An important feature of the popular celebration of Christmas is the crib. We see cribs everywhere: in churches, in stores, in private homes, out on lawns... The main figures that appear in those cribs are usually the same: Joseph, Mary and Jesus, of course, showing in general the characteristics of the race of the artist or of whoever made the small statues. Then, the shepherds are added on Christmas night, to be replaced later on by the Magi. And, obviously, there is always the star over the crib, with all kinds of technical devices that make it flash at regular intervals, etc.

If we examine the details given by the two Gospels that tell us about Jesus' birth, we realize that no one of these two Gospels has all those details. Our cribs express a form of reconstruction of the facts starting from a few details given by Luke and Matthew.

Moreover what we should not forget is that both Luke and Matthew, in these first chapters of their Gospels, are not trying to give us an historical description of the first events of Jesus' life. They are already teaching us about what will be the central element of their Gospel: discipleship.

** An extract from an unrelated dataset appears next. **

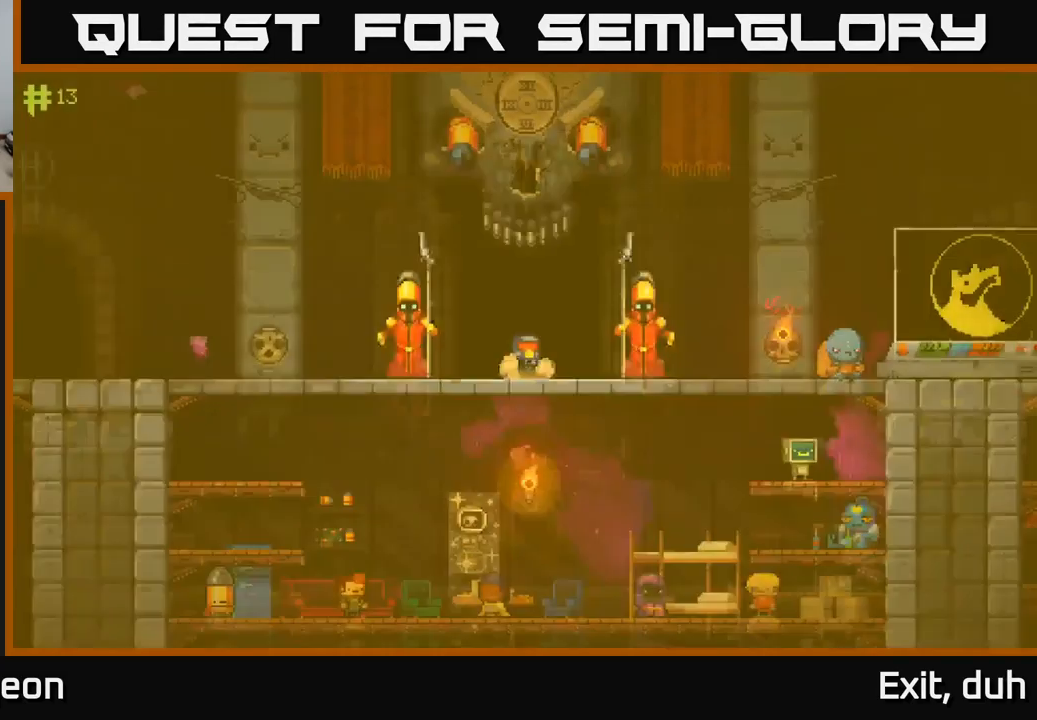
{"buttons": [], "left_stick": "center", "right_stick": "center", "events": []}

The teaching of Jesus in Luke's Gospel appears mostly in the trip from Galilee to Jerusalem. Apart from being a geographic movement, that trip is also a theological theme, a manner for Jesus to form his disciples to what will be his journey, to glory through suffering. To a would-be disciple who wants to follow him Jesus says: Foxes have holes and birds have nests, but the Son of Man has no place where to rest his head. According to Luke, Jesus began his life in insecurity, far from his parents' home, in a crib, -- all of this being a symbol of his rejection by the leaders of the people of Israel who had no place for him in their tradition. The trajectory of his life begins in Luke's Gospel without a place for him in the inn, and ends up without a place in the heart of his people. Jesus' response to the would-be disciple expresses that vulnerability and insecurity is a condition to become his disciple, a total openness to anything that obedience to Jesus Christ may mean.

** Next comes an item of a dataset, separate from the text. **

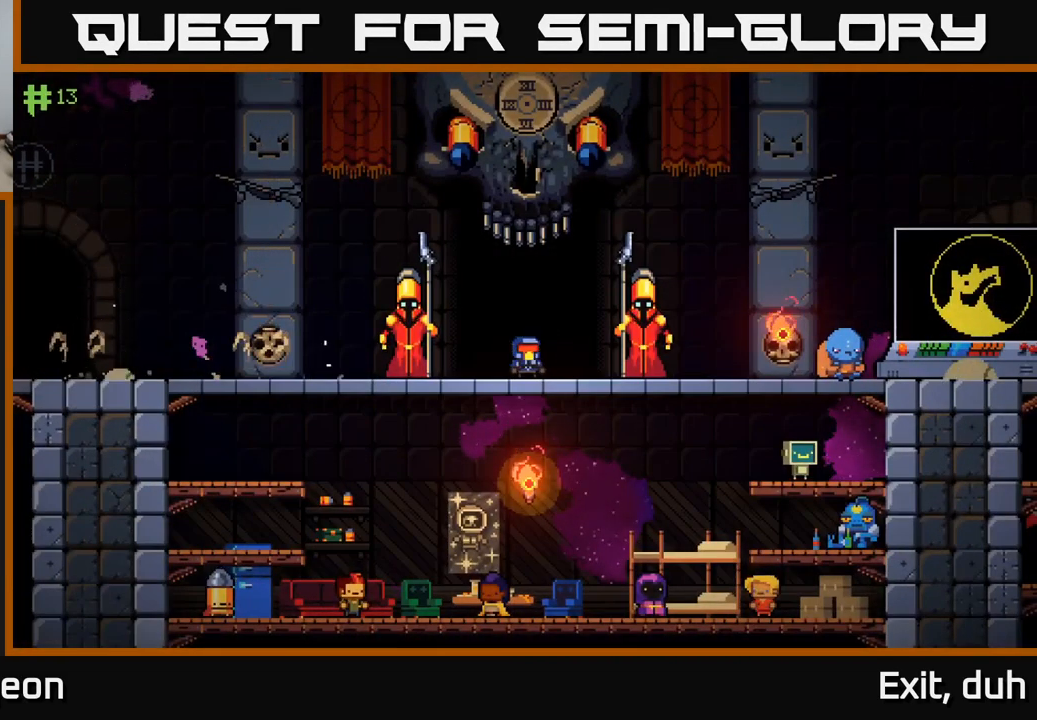
{"buttons": [], "left_stick": "right", "right_stick": "center", "events": [[34, "left_stick", "right"]]}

Luke anticipates all this teaching in his first two chapters. The first expression of it is Mary, who is the model of every disciple who listens to God's word and puts it in practice. Luke's narrative expresses the unexpected ways of the Lord, in continuation with the O.T. God chooses a young Jewish virgin from a tiny village in Galilee. Now Galilee was a northern province, despised by the more sophisticated Jews of Judea. One of the reasons was that a large number of Gentiles lived there, so that you could not be sure of the ritual purity even of the Jews themselves.

Not only does God come to visit that humble little girl. It is through her and in her that he comes to visit the rest of humankind. In the Old Testament, in the Second Book of Samuel (2 S 6:2-11) there is a very colorful description of the transfer of the Ark of the Covenant to Jerusalem. The Ark, which is the symbol of God's presence, rests in the house of Obed-Edom and it is a source of great blessing for the house. David also dances before the Ark. Luke takes up all these details in today's Gospel, in his description of Mary's visit to her cousin Elizabeth. Like the Ark, Mary undertakes the journey from Galilae towards Jerusalem through the mountains of Samaria. The same manifestations of joy take place, including the sacred dance performed by John the Baptist in his mother's womb, just like David had danced before the Ark. And the glad cry of Elizabeth as she greets Mary reproduces almost verbally that of David as he stood before the Ark.

Mary is the true Ark of the Covenant, bringing God's presence to everyone she visits. But all of this is done with an extraordinary ordinariness, with a beautiful touch of humanity.

It's all of this that should come to our mind when we look at a crib. The crib should not be simply another superficial expression of the festive spirit of the deason, but a reminder that God is coming to us to ask us to be his disciples, and that discipleship consists in and begins with accepting the challenges of littleness, vulnerability and insecurity.